Vanishing on 7th Street first published by VODzilla.co
Cinema is a product of the compromising interplay between light and shadow. A balance of both is needed to ensure that we can enter its world of discernible images, as opposed to just seeing its blank white screen, or being left alone in the dark – and while it is, strictly, only the light that we see, our imaginations finds ways of filling in the shadowy spaces between. So self-aware is Brad Anderson’s Vanishing on 7th Street that it is dealing in the constituent materials of cinema itself that its opening credits are illuminated from behind by the flickering light of a visible (intradiegetic) projector, before we are introduced to Paul (John Leguizamo), a projectionist working the booth at a mall’s multiplex and, in any spare moment he can snatch between changing reels, reading a book entitled Mysterious Dark Matter by the light of the torch that he has strapped to his forehead. Paul has a professional preoccupation with darkness and light. When the power cuts off and all the lights in the building go out, his torch is what keeps the darkness away. Everyone else just vanishes, taken by the shadows and leaving behind only the clothes that they were wearing.

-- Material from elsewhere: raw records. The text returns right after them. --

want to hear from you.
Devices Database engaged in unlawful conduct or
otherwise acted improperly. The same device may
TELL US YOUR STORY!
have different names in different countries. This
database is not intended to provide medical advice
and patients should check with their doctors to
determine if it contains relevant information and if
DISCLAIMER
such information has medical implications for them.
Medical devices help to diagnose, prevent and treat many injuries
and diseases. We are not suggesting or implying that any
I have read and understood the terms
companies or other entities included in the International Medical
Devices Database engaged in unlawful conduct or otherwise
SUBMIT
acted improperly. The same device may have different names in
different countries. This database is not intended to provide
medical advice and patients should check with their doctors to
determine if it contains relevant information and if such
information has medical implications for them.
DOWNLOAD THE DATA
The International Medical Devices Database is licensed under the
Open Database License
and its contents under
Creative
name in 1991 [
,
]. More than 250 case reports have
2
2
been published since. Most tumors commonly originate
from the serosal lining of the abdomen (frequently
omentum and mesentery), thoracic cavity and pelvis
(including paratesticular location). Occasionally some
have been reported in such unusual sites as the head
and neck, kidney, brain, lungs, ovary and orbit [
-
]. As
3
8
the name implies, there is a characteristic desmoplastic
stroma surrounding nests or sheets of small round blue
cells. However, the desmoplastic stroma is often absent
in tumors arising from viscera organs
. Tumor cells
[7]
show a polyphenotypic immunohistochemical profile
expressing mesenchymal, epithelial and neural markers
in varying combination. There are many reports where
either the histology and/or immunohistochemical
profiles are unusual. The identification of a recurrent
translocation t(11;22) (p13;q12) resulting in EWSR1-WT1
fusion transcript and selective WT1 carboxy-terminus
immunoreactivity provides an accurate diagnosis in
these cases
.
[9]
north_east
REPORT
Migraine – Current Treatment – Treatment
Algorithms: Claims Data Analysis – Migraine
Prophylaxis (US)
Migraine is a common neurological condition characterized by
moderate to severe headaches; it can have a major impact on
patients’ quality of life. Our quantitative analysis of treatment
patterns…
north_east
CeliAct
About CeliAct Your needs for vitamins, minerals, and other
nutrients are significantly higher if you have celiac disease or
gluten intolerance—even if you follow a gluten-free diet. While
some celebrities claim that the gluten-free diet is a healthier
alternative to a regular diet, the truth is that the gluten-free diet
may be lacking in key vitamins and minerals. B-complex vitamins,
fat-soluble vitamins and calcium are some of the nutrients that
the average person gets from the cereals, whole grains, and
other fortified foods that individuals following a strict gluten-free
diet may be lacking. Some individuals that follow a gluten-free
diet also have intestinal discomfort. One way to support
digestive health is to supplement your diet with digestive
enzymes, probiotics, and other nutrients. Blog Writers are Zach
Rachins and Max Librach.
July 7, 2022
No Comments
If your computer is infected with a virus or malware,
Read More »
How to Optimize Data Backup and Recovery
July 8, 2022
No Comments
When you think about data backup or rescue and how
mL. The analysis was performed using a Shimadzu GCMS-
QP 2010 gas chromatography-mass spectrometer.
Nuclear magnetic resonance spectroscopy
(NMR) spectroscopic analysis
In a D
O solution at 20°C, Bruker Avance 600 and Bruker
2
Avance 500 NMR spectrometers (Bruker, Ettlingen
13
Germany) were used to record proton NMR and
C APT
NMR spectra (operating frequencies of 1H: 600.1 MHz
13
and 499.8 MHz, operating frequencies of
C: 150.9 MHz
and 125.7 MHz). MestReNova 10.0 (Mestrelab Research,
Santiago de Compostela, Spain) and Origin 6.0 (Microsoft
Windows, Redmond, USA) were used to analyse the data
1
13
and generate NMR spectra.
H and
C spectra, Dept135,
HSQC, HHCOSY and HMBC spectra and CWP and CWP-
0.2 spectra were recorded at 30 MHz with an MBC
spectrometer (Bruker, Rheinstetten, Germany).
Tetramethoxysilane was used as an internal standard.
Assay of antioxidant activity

Soon injured and barely alive, Paul is not really the main character in Vanishing on 7th Street, although so very few people have been left behind after the film’s obscure overnight apocalypse that he may as well be. Other survivors include selfish TV reporter Luke Ryder (Hayden Christensen, most famous for playing a character drawn to the Dark Side), distraught ex-junkie mother Rosemary (Thandie Newton) and 12-year-old James (Jacob Latimore), who all hole up together in a Detroit bar with its own generator, and make increasingly desperate plans to escape, or at least to keep the lights on. Meanwhile the days rapidly get shorter and strange figures circle in the shadows. Decidedly humanoid, these creatures of darkness also moan and sigh and wail, while playing tricks on the mind to lure people out of the light to those invisible spaces where they are most vulnerable. They are also photophobic, like the monsters in David Twohy’s Pitch Black (2000), Robert Harmon’s They (2002) and Troy Nixey’s Don’t Be Afraid of the Dark (2010) – in flight from the ever dwindling light and always inhabiting the periphery of what the viewer can see.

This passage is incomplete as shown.